** START OF INPUT **

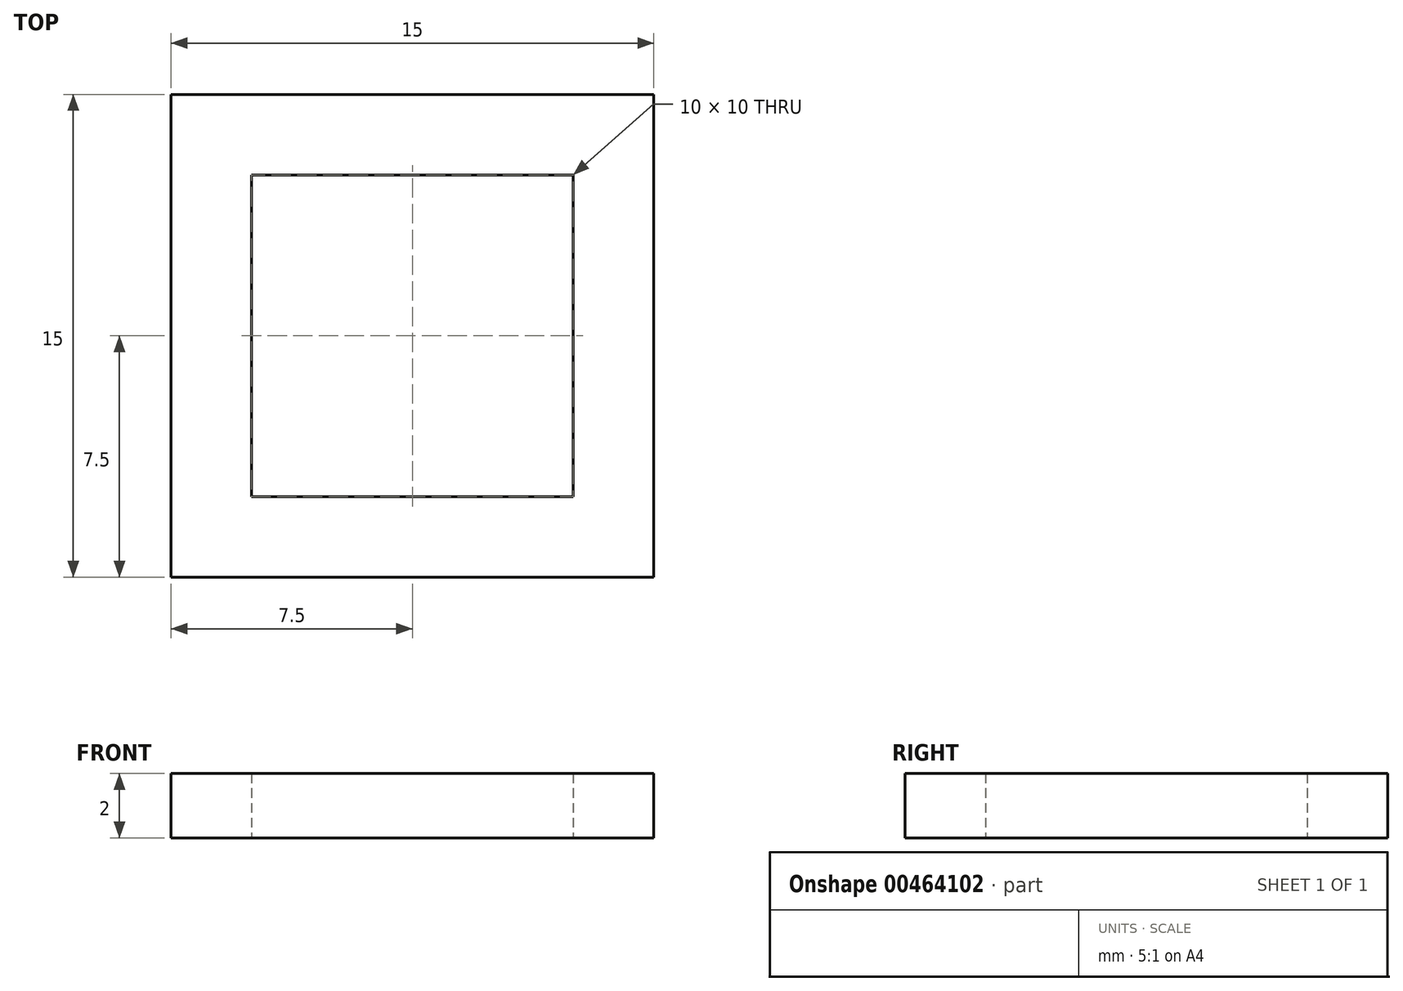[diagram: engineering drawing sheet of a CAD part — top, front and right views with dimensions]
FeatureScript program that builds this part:
annotation { "Feature Type Name" : "Feature", "Feature Type Description" : "" }
export const myFeature = defineFeature(function(context is Context, id is Id, definition is map)
    precondition{}
    {
        {
            var Q0;
            Q0=qCreatedBy(makeId("Top.planeOp"),FACE);
            var sketch = newSketch(context, id + "F0", { "sketchPlane" : qUnion([Q0])});
            skLineSegment(sketch, "E0.bottom", {"start": v(0, 0) * mm, "end": v(15, 0) * mm});
            skLineSegment(sketch, "E0.top", {"start": v(0, 15) * mm, "end": v(15, 15) * mm});
            skLineSegment(sketch, "E0.left", {"start": v(0, 0) * mm, "end": v(0, 15) * mm});
            skLineSegment(sketch, "E0.right", {"start": v(15, 0) * mm, "end": v(15, 15) * mm});
            skLineSegment(sketch, "E1.bottom", {"start": v(2.5, 2.5) * mm, "end": v(12.5, 2.5) * mm});
            skLineSegment(sketch, "E1.top", {"start": v(2.5, 12.5) * mm, "end": v(12.5, 12.5) * mm});
            skLineSegment(sketch, "E1.left", {"start": v(2.5, 2.5) * mm, "end": v(2.5, 12.5) * mm});
            skLineSegment(sketch, "E1.right", {"start": v(12.5, 2.5) * mm, "end": v(12.5, 12.5) * mm});
            skSolve(sketch);
        }
        {
            var Q0;
            Q0 = qSketchRegion(id + "F0", true);
            extrude(context, id + "F1", {"entities" : qUnion([Q0]), "depth" : 2 * mm});
        }
    });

** END OF INPUT **

• **TASK INSTRUCTIONS**:
Pull out every line in the program above that contains the string "bottom", and copy each of those lines in full.

• **ANSWER IN FULL**:
            skLineSegment(sketch, "E0.bottom", {"start": v(0, 0) * mm, "end": v(15, 0) * mm});
            skLineSegment(sketch, "E1.bottom", {"start": v(2.5, 2.5) * mm, "end": v(12.5, 2.5) * mm});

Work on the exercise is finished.